Duggie Humphrey

Personal information
- Full name: Douglas Vincent Humphrey
- Date of birth: 27 September 1897
- Place of birth: Ecclesall, Sheffield, England
- Date of death: 8 June 1965 (aged 67)
- Place of death: Sheffield, England
- Height: 5 ft 6 in (1.68 m)
- Position: Outside left

Senior career*
- Years: Team / Apps / (Gls)
- 1920–1922: Bradford Park Avenue / 7 / (1)
- 1922–1924: Stockport County / 29 / (2)
- 1924–1926: Nelson / 8 / (0)
- 1926–19xx: Selby Town / ? / (?)

= Duggie Humphrey =

English footballer (1897–1965)

Douglas Vincent "Duggie" Humphrey (27 September 1897 – 8 June 1965) was an English professional footballer who played as an outside-left. Hailing from Sheffield, he started his senior career with Bradford Park Avenue in November 1920. He played seven league matches and scored one goal for the club before transferring to Football League Second Division side Stockport County in the summer of 1922. Humphrey went on to score twice in 29 appearances for Stockport. His goals, both against Derby County, helped the team to avoid relegation at the end of the 1922–23 campaign.

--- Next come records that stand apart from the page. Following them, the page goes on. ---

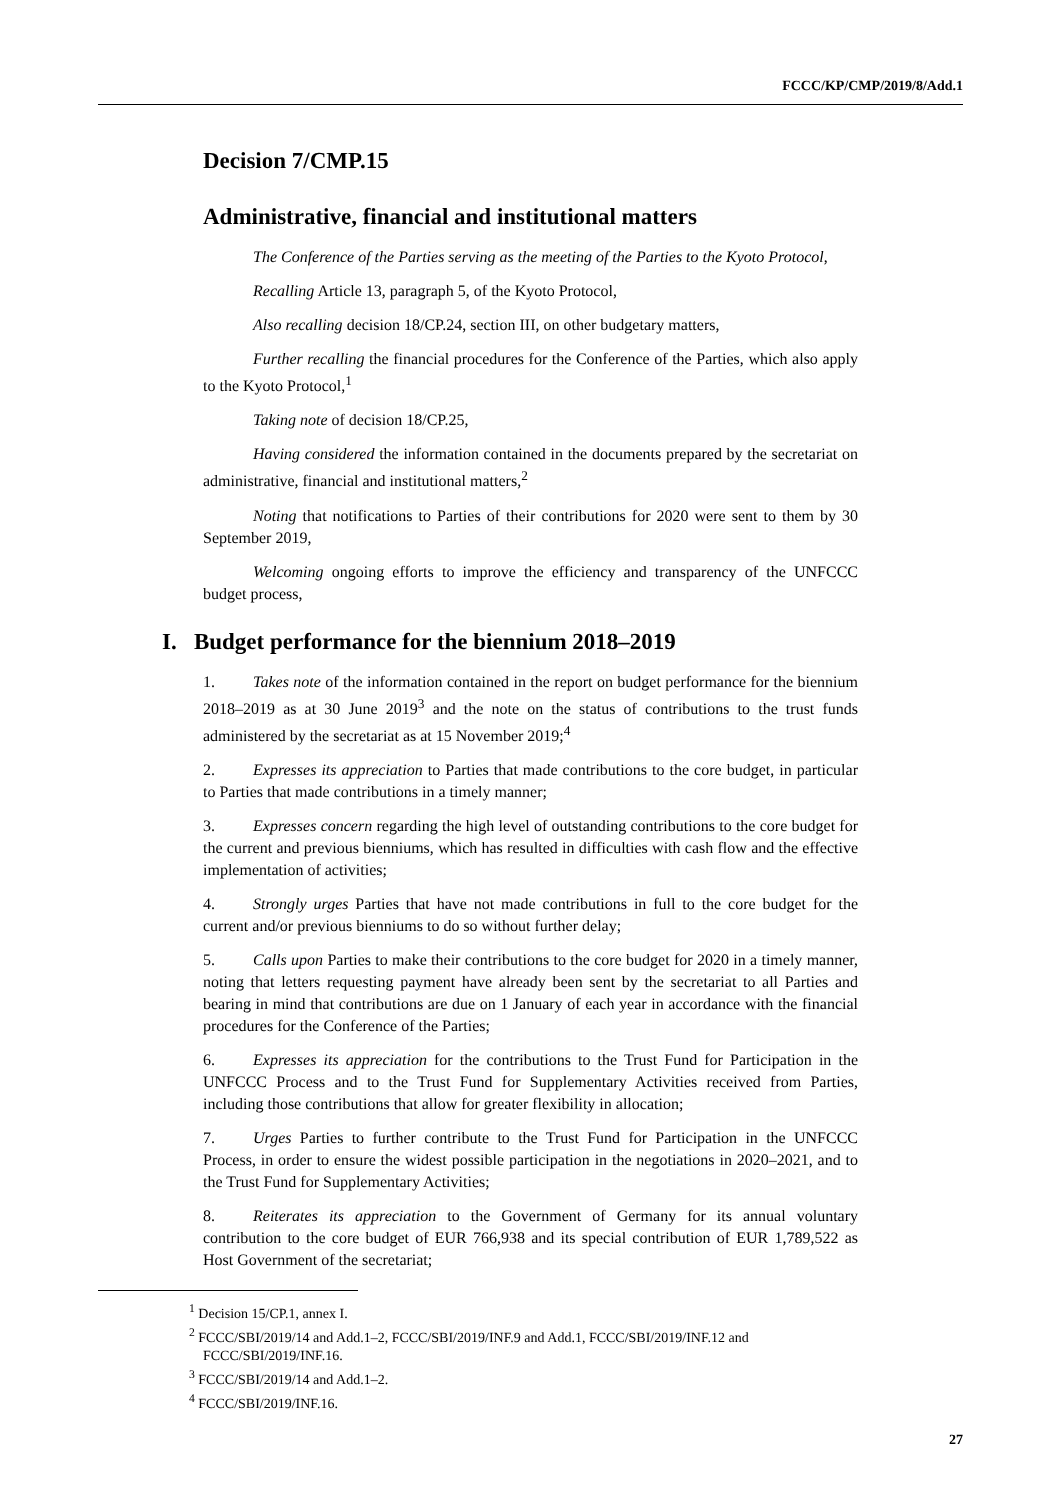FCCC/KP/CMP/2019/8/Add.1
Decision 7/CMP.15
Administrative, financial and institutional matters
The Conference of the Parties serving as the meeting of the Parties to the Kyoto Protocol,
Recalling Article 13, paragraph 5, of the Kyoto Protocol,
Also recalling decision 18/CP.24, section III, on other budgetary matters,
Further recalling the financial procedures for the Conference of the Parties, which also apply to the Kyoto Protocol,<sup>1</sup>
Taking note of decision 18/CP.25,
Having considered the information contained in the documents prepared by the secretariat on administrative, financial and institutional matters,<sup>2</sup>
Noting that notifications to Parties of their contributions for 2020 were sent to them by 30 September 2019,
Welcoming ongoing efforts to improve the efficiency and transparency of the UNFCCC budget process,
I. Budget performance for the biennium 2018–2019
1. Takes note of the information contained in the report on budget performance for the biennium 2018–2019 as at 30 June 2019<sup>3</sup> and the note on the status of contributions to the trust funds administered by the secretariat as at 15 November 2019;<sup>4</sup>
2. Expresses its appreciation to Parties that made contributions to the core budget, in particular to Parties that made contributions in a timely manner;
3. Expresses concern regarding the high level of outstanding contributions to the core budget for the current and previous bienniums, which has resulted in difficulties with cash flow and the effective implementation of activities;
4. Strongly urges Parties that have not made contributions in full to the core budget for the current and/or previous bienniums to do so without further delay;
5. Calls upon Parties to make their contributions to the core budget for 2020 in a timely manner, noting that letters requesting payment have already been sent by the secretariat to all Parties and bearing in mind that contributions are due on 1 January of each year in accordance with the financial procedures for the Conference of the Parties;
6. Expresses its appreciation for the contributions to the Trust Fund for Participation in the UNFCCC Process and to the Trust Fund for Supplementary Activities received from Parties, including those contributions that allow for greater flexibility in allocation;
7. Urges Parties to further contribute to the Trust Fund for Participation in the UNFCCC Process, in order to ensure the widest possible participation in the negotiations in 2020–2021, and to the Trust Fund for Supplementary Activities;
8. Reiterates its appreciation to the Government of Germany for its annual voluntary contribution to the core budget of EUR 766,938 and its special contribution of EUR 1,789,522 as Host Government of the secretariat;
<sup>1</sup> Decision 15/CP.1, annex I.
<sup>2</sup> FCCC/SBI/2019/14 and Add.1–2, FCCC/SBI/2019/INF.9 and Add.1, FCCC/SBI/2019/INF.12 and FCCC/SBI/2019/INF.16.
<sup>3</sup> FCCC/SBI/2019/14 and Add.1–2.
<sup>4</sup> FCCC/SBI/2019/INF.16.
27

In January 1924, Humphrey moved to fellow Second Division club Nelson in exchange for Bob Hutchinson. He made his Nelson debut on 2 February 1924 in the 0–2 defeat to South Shields at Seedhill. Humphrey played in seven more league matches during the remainder of the 1923–24 season, including the 1–0 win against Manchester United at Old Trafford on 8 March 1924, but he could not prevent the team from suffering relegation to the Third Division North. He remained with Nelson for a further two years but did not make another first-team appearance for the club.

Humphrey left Nelson in November 1926 and subsequently moved into non-League football with Selby Town. After his football career ended, he returned to Sheffield and died in the city on 8 June 1965, at the age of 67.